In nutshell, the Photoshop saves the JPEG images in inverted-YCCK representation, however JPEG images embeded in PDF or EPS files are saved in normal-YCCK representation. Popular libraries such as the libjpeg, which has support for inverted-YCCK color model, is not planing to change the behavior and relies on readers/viewer do perform the conversion if necessary.

Most of the web browsers are using the libjpeg as the JPEG decoding backends. That allows to view the CMYK files saved directly from the Photoshop. However if the images that are extracted from the container file (e.g. PDF) will not be displayed properly. Also, some of the operating systems, such as Mac OS, render any CMYK image in normal-YCCK representation.

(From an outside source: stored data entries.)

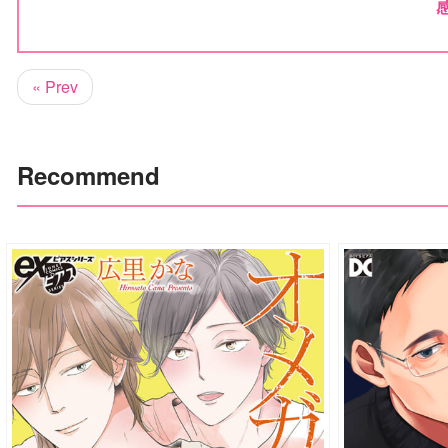
« Prev
Recommend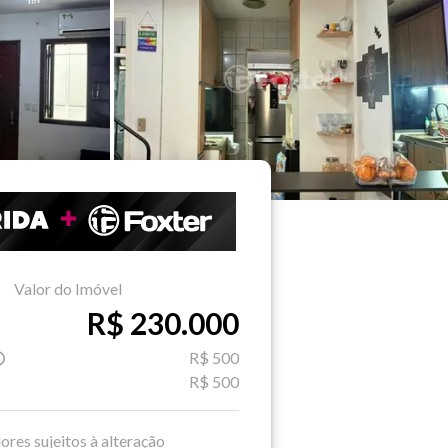
Valor do Imóvel
R$ 230.000
R$ 500
R$ 500
ores sujeitos à alteração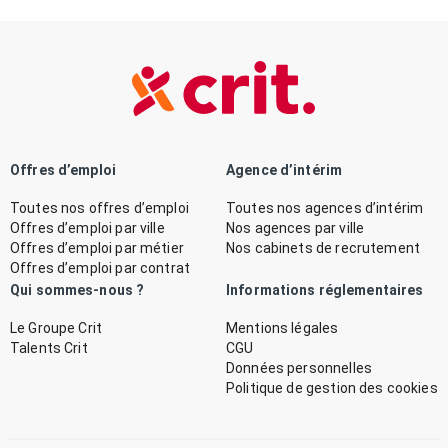
Offres d’emploi
Agence d’intérim
Toutes nos offres d’emploi
Toutes nos agences d’intérim
Offres d’emploi par ville
Nos agences par ville
Offres d’emploi par métier
Nos cabinets de recrutement
Offres d’emploi par contrat
Qui sommes-nous ?
Informations réglementaires
Le Groupe Crit
Mentions légales
Talents Crit
CGU
Données personnelles
Politique de gestion des cookies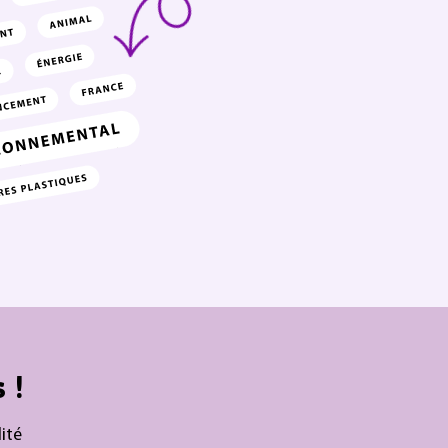
 !
ité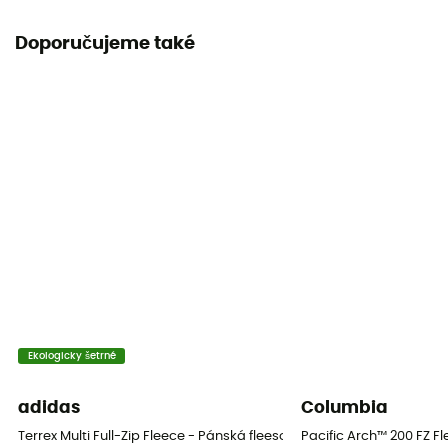
Kapuce
Doporučujeme také
Ne
Materiály
100% Polyester
Vlastnost oděvu
Izolační
Úroveň tepla
Tenké fleesová mikina
Ekologicky šetrné
adidas
Columbia
Terrex Multi Full-Zip Fleece - Pánská fleesová mikina
Pacific Arch™ 200 FZ F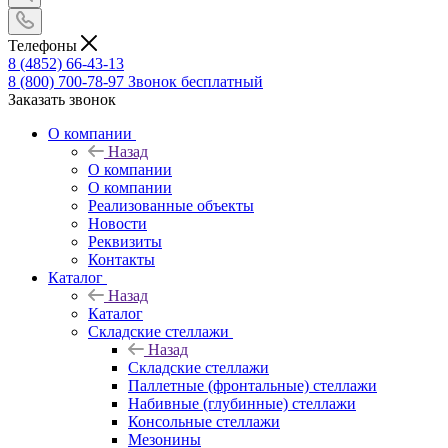
Телефоны
8 (4852) 66-43-13
8 (800) 700-78-97
Звонок бесплатный
Заказать звонок
О компании
Назад
О компании
О компании
Реализованные объекты
Новости
Реквизиты
Контакты
Каталог
Назад
Каталог
Складские стеллажи
Назад
Складские стеллажи
Паллетные (фронтальные) стеллажи
Набивные (глубинные) стеллажи
Консольные стеллажи
Мезонины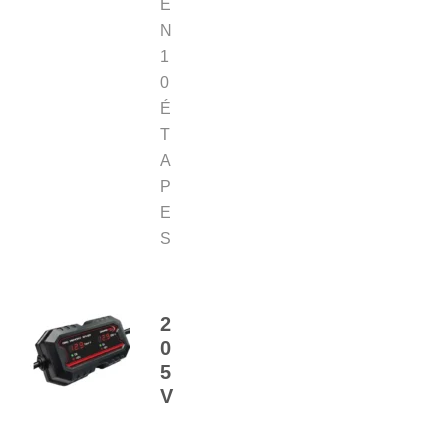
E
N
1
0
É
T
A
P
E
S
2
0
5
V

Introducing the EMBED marker

Let's introduce the custom marker that will be placed into the JPEG data after it's extracted from the container file. That gives the viewer/browser the indication the the image has originally present as a part of file. The JPEG X'FFEC marker (or APP12 marker) will have the following format:

  • two bytes of the maker header: 0xFF, 0xEC;
  • two bytes of the maker data length: 0x06;
  • six bytes of the ASCII string 'EMBED' with trailing zero: 0x45, 0x4D, 0x42, 0x45, 0x44, 0x00.

Those bytes can be inserted in any place allowed by JPEG format for an application marker.

Work in Progress

The implementation and the examples of the files can be found in the bug 674619.